Item Distribution Performance

Synopsis

This operator is used for performance evaluation of flat clustering methods. It evaluates a cluster model based on the distribution of examples.

Description

The clustering operators like the K-Means and K-Medoids produce a flat cluster model and a clustered set. The cluster model has information regarding the clustering performed. It tells which examples are parts of which cluster. The Item Distribution Performance operator takes this cluster model as input and evaluates the performance of the model based on the distribution of examples i.e. how well the examples are distributed over the clusters. Two distribution measures are supported: Sum of Squares and Gini Coefficient. These distribution measures are explained in the parameters. Flat clustering creates a flat set of clusters without any explicit structure that would relate clusters to each other. Hierarchical clustering, on the other hand, creates a hierarchy of clusters. This operator can only be applied on models produced by operators that produce flat cluster models e.g. K-Means or K-Medoids operators. It cannot be applied on models created by the operators that produce a hierarchy of clusters e.g. the Agglomerative Clustering operator.

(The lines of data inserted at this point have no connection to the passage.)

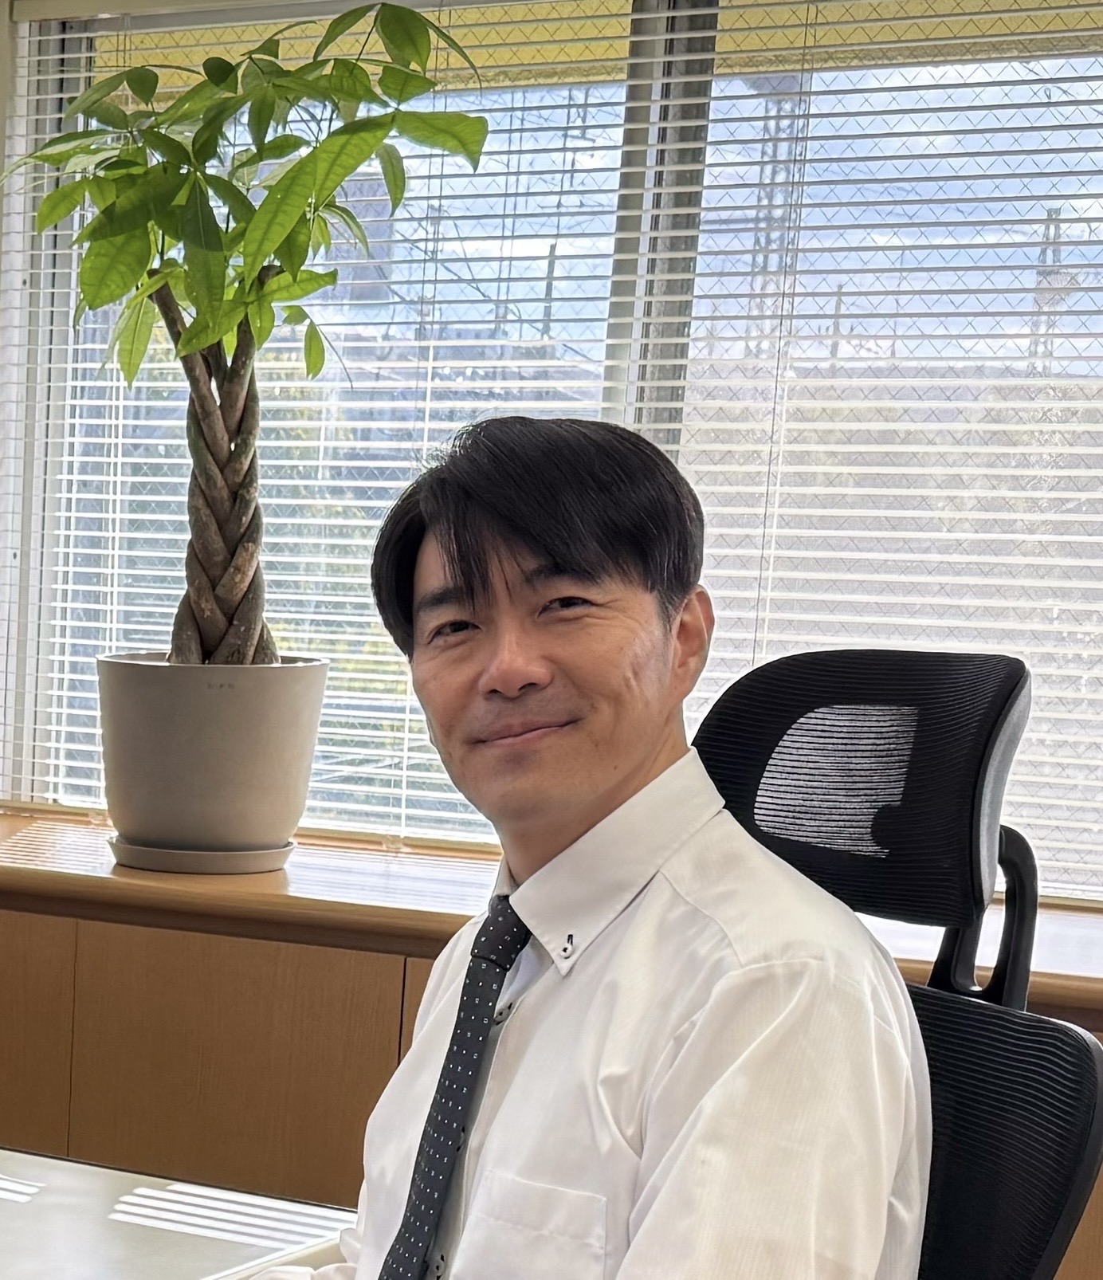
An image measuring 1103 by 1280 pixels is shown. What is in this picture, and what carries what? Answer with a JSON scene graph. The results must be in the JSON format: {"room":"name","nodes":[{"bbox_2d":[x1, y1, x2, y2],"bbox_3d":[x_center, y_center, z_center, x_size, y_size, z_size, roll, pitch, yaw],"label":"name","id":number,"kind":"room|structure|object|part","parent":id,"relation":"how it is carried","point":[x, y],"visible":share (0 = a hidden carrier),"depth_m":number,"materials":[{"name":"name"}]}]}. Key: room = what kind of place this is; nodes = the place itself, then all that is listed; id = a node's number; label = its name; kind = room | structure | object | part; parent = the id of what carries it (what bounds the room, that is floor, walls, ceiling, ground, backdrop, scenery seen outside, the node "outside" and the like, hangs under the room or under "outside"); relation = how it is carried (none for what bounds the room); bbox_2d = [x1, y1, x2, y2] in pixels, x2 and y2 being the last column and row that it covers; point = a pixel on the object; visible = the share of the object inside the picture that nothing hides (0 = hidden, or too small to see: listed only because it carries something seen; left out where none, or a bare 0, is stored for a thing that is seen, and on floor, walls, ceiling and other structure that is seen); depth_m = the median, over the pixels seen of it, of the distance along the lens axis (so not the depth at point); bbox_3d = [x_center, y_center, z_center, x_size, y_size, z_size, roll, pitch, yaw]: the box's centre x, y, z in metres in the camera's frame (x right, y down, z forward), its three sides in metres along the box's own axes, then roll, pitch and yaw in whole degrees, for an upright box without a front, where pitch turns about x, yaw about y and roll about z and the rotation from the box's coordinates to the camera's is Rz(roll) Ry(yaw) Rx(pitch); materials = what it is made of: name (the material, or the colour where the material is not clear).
{"room":"office","nodes":[
{"label":"office","id":0,"kind":"room"},
{"bbox_2d":[0,0,1102,968],"bbox_3d":[1.029,-0.607,3.259,4.608,2.408,0.192,8,12,31],"label":"back wall","id":1,"kind":"structure","parent":0,"point":[1,131],"depth_m":3.71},
{"bbox_2d":[0,0,1102,917],"bbox_3d":[0.803,-0.812,3.379,2.252,1.295,0.123,8,12,31],"label":"window","id":2,"kind":"structure","parent":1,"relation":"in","point":[643,223],"depth_m":3.43,"materials":[{"name":"clear glass"}]},
{"bbox_2d":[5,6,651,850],"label":"window blind","id":3,"kind":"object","parent":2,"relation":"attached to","point":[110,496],"visible":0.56,"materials":[{"name":"white metal"}]},
{"bbox_2d":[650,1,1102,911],"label":"window blind","id":4,"kind":"object","parent":2,"relation":"attached to","point":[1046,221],"visible":0.73,"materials":[{"name":"white plastic"}]},
{"label":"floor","id":5,"kind":"structure","parent":0,"visible":0},
{"bbox_2d":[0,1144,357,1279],"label":"desk","id":6,"kind":"object","parent":5,"relation":"on","point":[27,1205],"visible":0.78,"depth_m":2.12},
{"bbox_2d":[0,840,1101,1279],"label":"built-in cabinet","id":7,"kind":"object","parent":5,"relation":"on","point":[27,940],"visible":0.4,"depth_m":3.23,"materials":[{"name":"brown wood"}]},
{"bbox_2d":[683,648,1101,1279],"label":"office chair","id":8,"kind":"object","parent":5,"relation":"on","point":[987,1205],"visible":0.57,"depth_m":1.91,"materials":[{"name":"black fabric"}]},
{"bbox_2d":[134,418,934,1279],"bbox_3d":[0.253,0.107,1.722,0.492,0.940,0.759,-3,11,-23],"label":"man","id":9,"kind":"object","parent":8,"relation":"on","point":[640,1238],"visible":0.97,"depth_m":1.57},
{"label":"headrest","id":10,"kind":"part","parent":8,"relation":"part of","materials":[{"name":"black fabric"}]},
{"label":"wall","id":11,"kind":"structure","parent":0},
{"bbox_2d":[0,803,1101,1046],"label":"window sill","id":12,"kind":"structure","parent":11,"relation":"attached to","point":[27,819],"depth_m":3.15,"materials":[{"name":"brown wood"}]},
{"bbox_2d":[104,833,298,876],"bbox_3d":[0.092,-0.185,3.334,0.265,0.023,0.267,8,12,31],"label":"plant saucer","id":13,"kind":"object","parent":12,"relation":"on","point":[227,856],"visible":0.55,"depth_m":3.22,"materials":[{"name":"ceramic"}]},
{"bbox_2d":[94,653,328,862],"bbox_3d":[0.103,-0.305,3.298,0.320,0.249,0.319,8,12,31],"label":"plant pot","id":14,"kind":"object","parent":13,"relation":"on","point":[144,673],"visible":0.93,"depth_m":3.17,"materials":[{"name":"grey ceramic"}]},
{"bbox_2d":[0,0,487,674],"bbox_3d":[0.111,-0.799,3.128,0.660,0.869,0.562,8,12,31],"label":"potted plant","id":15,"kind":"object","parent":14,"relation":"in","point":[198,591],"visible":0.96,"depth_m":3.08,"materials":[{"name":"green plant"}]},
{"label":"trunk","id":16,"kind":"part","parent":15,"relation":"part of","materials":[{"name":"brown"}]}
]}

Clustering is concerned with grouping together objects that are similar to each other and dissimilar to the objects belonging to other clusters. It is a technique for extracting information from unlabeled data and can be very useful in many different scenarios e.g. in a marketing application we may be interested in finding clusters of customers with similar buying behavior.

Input

cluster model

This input port expects a flat cluster model. It is output of the K-Medoids operator in the attached Example Process. The cluster model has information regarding the clustering performed. It tells which examples are part of which cluster.

performance vector

This input port expects a Performance Vector.

Output

cluster model

The cluster model that was given as input is passed without changing to the output through this port. This is usually used to reuse the same cluster model in further operators or to view it in the Results Workspace.

performance vector

The performance of the cluster model is evaluated and the resultant Performance Vector is delivered through this port. It is a list of performance criteria values.

Parameters

Measure

This parameter specifies the item distribution measure to apply. It has two options:

sumofsquares: If this option is selected, the sum of squares is used as the item distribution measure.
ginicoefficient: The Gini coefficient (also known as the Gini index or Gini ratio) is a measure of statistical dispersion. It measures the inequality among values of a frequency distribution. A low Gini coefficient indicates a more equal distribution, with 0 corresponding to complete equality, while higher Gini coefficients indicate a more unequal distribution, with 1 corresponding to complete inequality.